**Short exercise:**
Repeat the data word for word. Do not include the pictures.

:: Data for processing

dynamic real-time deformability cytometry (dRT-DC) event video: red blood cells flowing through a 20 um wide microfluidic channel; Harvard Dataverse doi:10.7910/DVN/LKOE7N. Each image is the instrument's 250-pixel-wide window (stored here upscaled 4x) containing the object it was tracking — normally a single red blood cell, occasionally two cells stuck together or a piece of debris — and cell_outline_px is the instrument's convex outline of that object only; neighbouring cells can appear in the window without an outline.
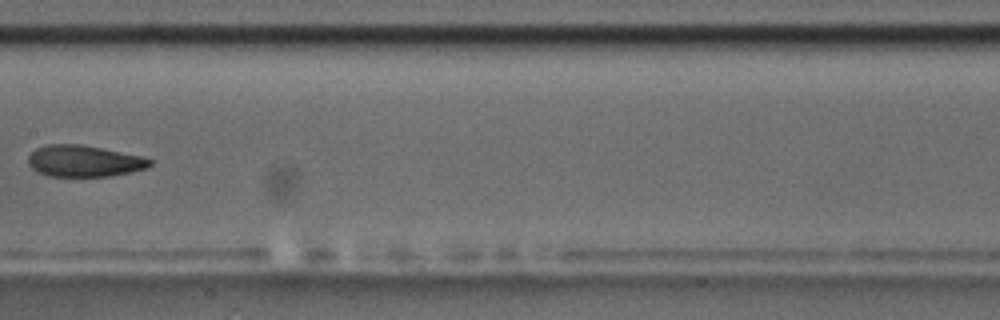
{"species": "common noctule bat (a hibernating species)", "species_latin": "Nyctalus noctula", "temperature_condition": "room temperature", "stored_images_in_passage": 14, "camera_frame_rate_fps": 3000, "um_per_image_px": 0.085, "animal": {"sex": "male", "body_mass_g": 17.5, "forearm_length_mm": 52.3}, "frame": {"image": 1, "passage_image": 7, "time_ms": 8.0, "image_size_px": [1000, 320], "cell_outline_px": [[152, 164], [148, 168], [132, 172], [108, 176], [48, 176], [36, 172], [28, 164], [28, 156], [36, 148], [48, 144], [80, 144], [144, 156], [152, 160]], "centroid_in_image_um": [7.16, 13.69], "position_along_channel_um": 200.2, "area_um2": 22.48}}
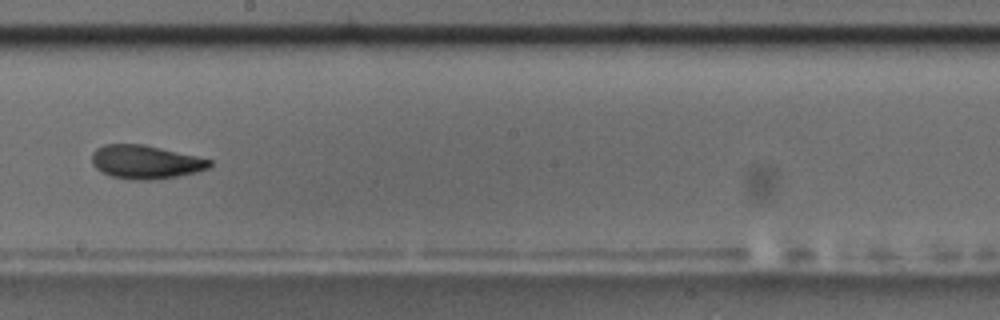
{"frame": {"image": 2, "passage_image": 8, "time_ms": 9.0, "image_size_px": [1000, 320], "cell_outline_px": [[212, 164], [208, 168], [196, 172], [176, 176], [152, 180], [140, 180], [112, 176], [96, 168], [92, 164], [92, 152], [96, 148], [104, 144], [144, 144], [196, 156], [212, 160]], "centroid_in_image_um": [12.36, 13.75], "position_along_channel_um": 235.8, "area_um2": 22.83}, "authors_computed_cell_mechanics": {"area_um2": 23.0044, "velocity_mm_per_s": 3.5764, "shape_relaxation_time_tau1_ms": 2.829, "shape_relaxation_time_tau2_ms": 1.2357, "deformation_change_tau1": 0.1042, "deformation_change_tau2": 0.0546}}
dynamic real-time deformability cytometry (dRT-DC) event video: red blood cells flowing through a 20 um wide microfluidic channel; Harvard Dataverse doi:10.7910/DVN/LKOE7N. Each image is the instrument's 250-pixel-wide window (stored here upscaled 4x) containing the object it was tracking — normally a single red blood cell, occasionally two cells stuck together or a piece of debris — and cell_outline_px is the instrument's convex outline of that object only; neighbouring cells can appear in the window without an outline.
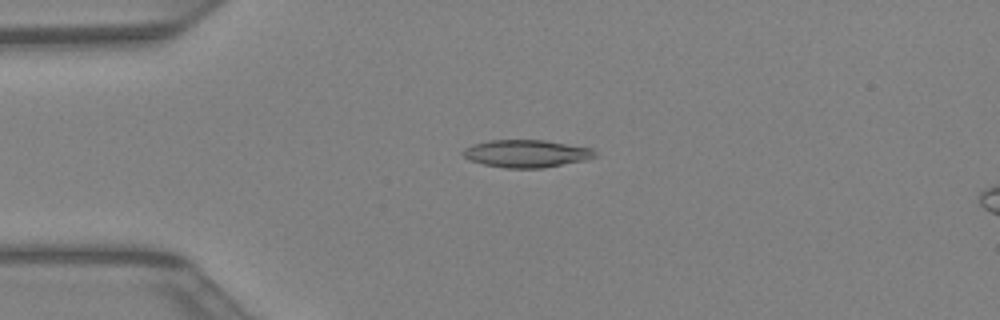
{"species": "Egyptian fruit bat (a non-hibernating species)", "species_latin": "Rousettus aegyptiacus", "temperature_condition": "warm", "stored_images_in_passage": 23, "camera_frame_rate_fps": 3000, "um_per_image_px": 0.085, "animal": {"sex": "female"}, "frame": {"image": 1, "passage_image": 10, "time_ms": 3.0, "image_size_px": [1000, 320], "cell_outline_px": [[596, 156], [588, 160], [544, 168], [504, 168], [484, 164], [472, 160], [464, 156], [460, 152], [464, 148], [472, 144], [488, 140], [544, 140], [592, 148], [596, 152]], "centroid_in_image_um": [44.76, 13.05], "position_along_channel_um": 40.2, "area_um2": 21.33}}
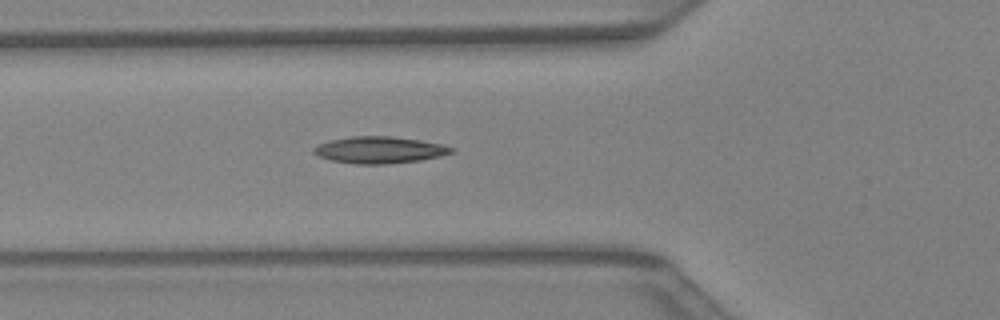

::::

**Reply to the task:**
dynamic real-time deformability cytometry (dRT-DC) event video: red blood cells flowing through a 20 um wide microfluidic channel; Harvard Dataverse doi:10.7910/DVN/LKOE7N. Each image is the instrument's 250-pixel-wide window (stored here upscaled 4x) containing the object it was tracking — normally a single red blood cell, occasionally two cells stuck together or a piece of debris — and cell_outline_px is the instrument's convex outline of that object only; neighbouring cells can appear in the window without an outline.
{"species": "common noctule bat (a hibernating species)", "species_latin": "Nyctalus noctula", "temperature_condition": "room temperature", "stored_images_in_passage": 14, "camera_frame_rate_fps": 3000, "um_per_image_px": 0.085, "animal": {"sex": "male", "body_mass_g": 17.5, "forearm_length_mm": 52.3}, "frame": {"image": 1, "passage_image": 7, "time_ms": 8.0, "image_size_px": [1000, 320], "cell_outline_px": [[152, 164], [148, 168], [132, 172], [108, 176], [48, 176], [36, 172], [28, 164], [28, 156], [36, 148], [48, 144], [80, 144], [144, 156], [152, 160]], "centroid_in_image_um": [7.16, 13.69], "position_along_channel_um": 200.2, "area_um2": 22.48}}
{"frame": {"image": 2, "passage_image": 8, "time_ms": 9.0, "image_size_px": [1000, 320], "cell_outline_px": [[212, 164], [208, 168], [196, 172], [176, 176], [152, 180], [140, 180], [112, 176], [96, 168], [92, 164], [92, 152], [96, 148], [104, 144], [144, 144], [196, 156], [212, 160]], "centroid_in_image_um": [12.36, 13.75], "position_along_channel_um": 235.8, "area_um2": 22.83}, "authors_computed_cell_mechanics": {"area_um2": 23.0044, "velocity_mm_per_s": 3.5764, "shape_relaxation_time_tau1_ms": 2.829, "shape_relaxation_time_tau2_ms": 1.2357, "deformation_change_tau1": 0.1042, "deformation_change_tau2": 0.0546}}
dynamic real-time deformability cytometry (dRT-DC) event video: red blood cells flowing through a 20 um wide microfluidic channel; Harvard Dataverse doi:10.7910/DVN/LKOE7N. Each image is the instrument's 250-pixel-wide window (stored here upscaled 4x) containing the object it was tracking — normally a single red blood cell, occasionally two cells stuck together or a piece of debris — and cell_outline_px is the instrument's convex outline of that object only; neighbouring cells can appear in the window without an outline.
{"species": "Egyptian fruit bat (a non-hibernating species)", "species_latin": "Rousettus aegyptiacus", "temperature_condition": "warm", "stored_images_in_passage": 23, "camera_frame_rate_fps": 3000, "um_per_image_px": 0.085, "animal": {"sex": "female"}, "frame": {"image": 1, "passage_image": 10, "time_ms": 3.0, "image_size_px": [1000, 320], "cell_outline_px": [[596, 156], [588, 160], [544, 168], [504, 168], [484, 164], [472, 160], [464, 156], [460, 152], [464, 148], [472, 144], [488, 140], [544, 140], [592, 148], [596, 152]], "centroid_in_image_um": [44.76, 13.05], "position_along_channel_um": 40.2, "area_um2": 21.33}}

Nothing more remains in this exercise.